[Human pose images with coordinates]
◆ ◆ ◆

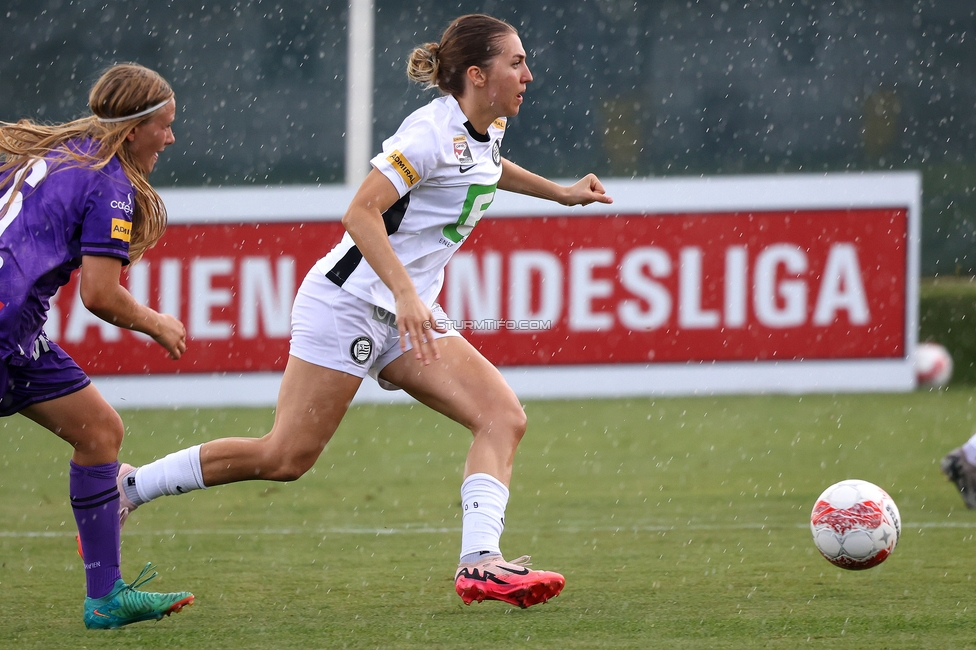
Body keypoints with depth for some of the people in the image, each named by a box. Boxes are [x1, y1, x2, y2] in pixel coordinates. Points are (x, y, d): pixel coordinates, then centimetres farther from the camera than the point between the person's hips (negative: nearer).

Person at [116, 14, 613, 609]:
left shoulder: (487, 130, 9)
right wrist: (406, 294, -34)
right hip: (350, 301, -9)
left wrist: (561, 192, 35)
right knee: (285, 456, -8)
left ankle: (480, 562, -21)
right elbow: (360, 213, -26)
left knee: (504, 417, -10)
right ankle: (128, 486, 6)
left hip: (408, 315, 9)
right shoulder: (433, 130, -18)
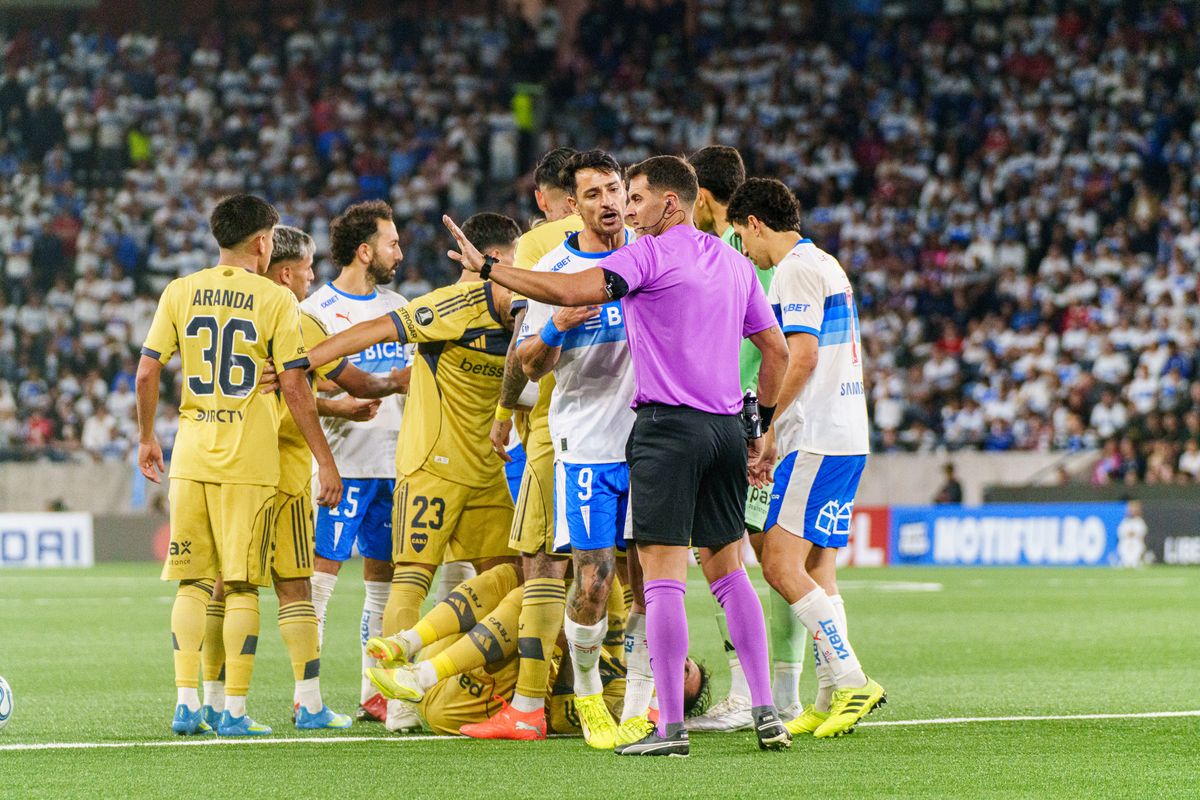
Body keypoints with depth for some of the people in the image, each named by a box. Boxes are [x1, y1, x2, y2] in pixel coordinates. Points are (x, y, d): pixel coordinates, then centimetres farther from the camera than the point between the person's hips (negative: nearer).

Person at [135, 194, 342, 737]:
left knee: (192, 584, 9)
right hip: (249, 462, -3)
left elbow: (147, 372, 4)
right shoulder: (276, 299, -4)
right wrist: (325, 462, -1)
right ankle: (234, 710, -1)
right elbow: (294, 388, -7)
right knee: (242, 587, 1)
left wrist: (146, 438, 18)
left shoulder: (179, 293, 5)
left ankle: (187, 703, 3)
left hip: (191, 459, 3)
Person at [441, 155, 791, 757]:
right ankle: (765, 712, 10)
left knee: (662, 575, -7)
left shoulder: (650, 254, -8)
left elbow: (574, 290, -22)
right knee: (727, 569, 14)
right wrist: (759, 423, 26)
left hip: (668, 425, -7)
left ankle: (670, 727, -11)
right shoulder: (734, 263, 15)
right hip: (725, 427, 7)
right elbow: (776, 349, 19)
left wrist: (488, 268, -14)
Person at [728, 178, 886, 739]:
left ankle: (850, 681, -16)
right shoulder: (825, 264, 21)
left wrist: (762, 425, -14)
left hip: (816, 440, -10)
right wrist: (776, 429, 22)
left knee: (781, 564, -13)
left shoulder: (797, 269, -10)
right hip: (844, 436, 10)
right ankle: (831, 700, 6)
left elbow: (803, 357, -19)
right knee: (817, 570, 8)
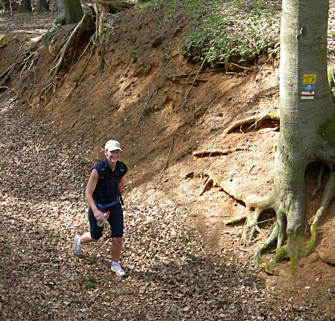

◆ ◆ ◆

→ Assignment
Reproduce verbatim the stretch of the material from the line containing "right shoulder: (734, 263, 15)" through the end of the material. Omit the pictures from your answer.

→ Written response
right shoulder: (734, 263, 15)
right hip: (725, 427, 7)
right elbow: (776, 349, 19)
left wrist: (488, 268, -14)
Person at [728, 178, 886, 739]:
left ankle: (850, 681, -16)
right shoulder: (825, 264, 21)
left wrist: (762, 425, -14)
left hip: (816, 440, -10)
right wrist: (776, 429, 22)
left knee: (781, 564, -13)
left shoulder: (797, 269, -10)
right hip: (844, 436, 10)
right ankle: (831, 700, 6)
left elbow: (803, 357, -19)
right knee: (817, 570, 8)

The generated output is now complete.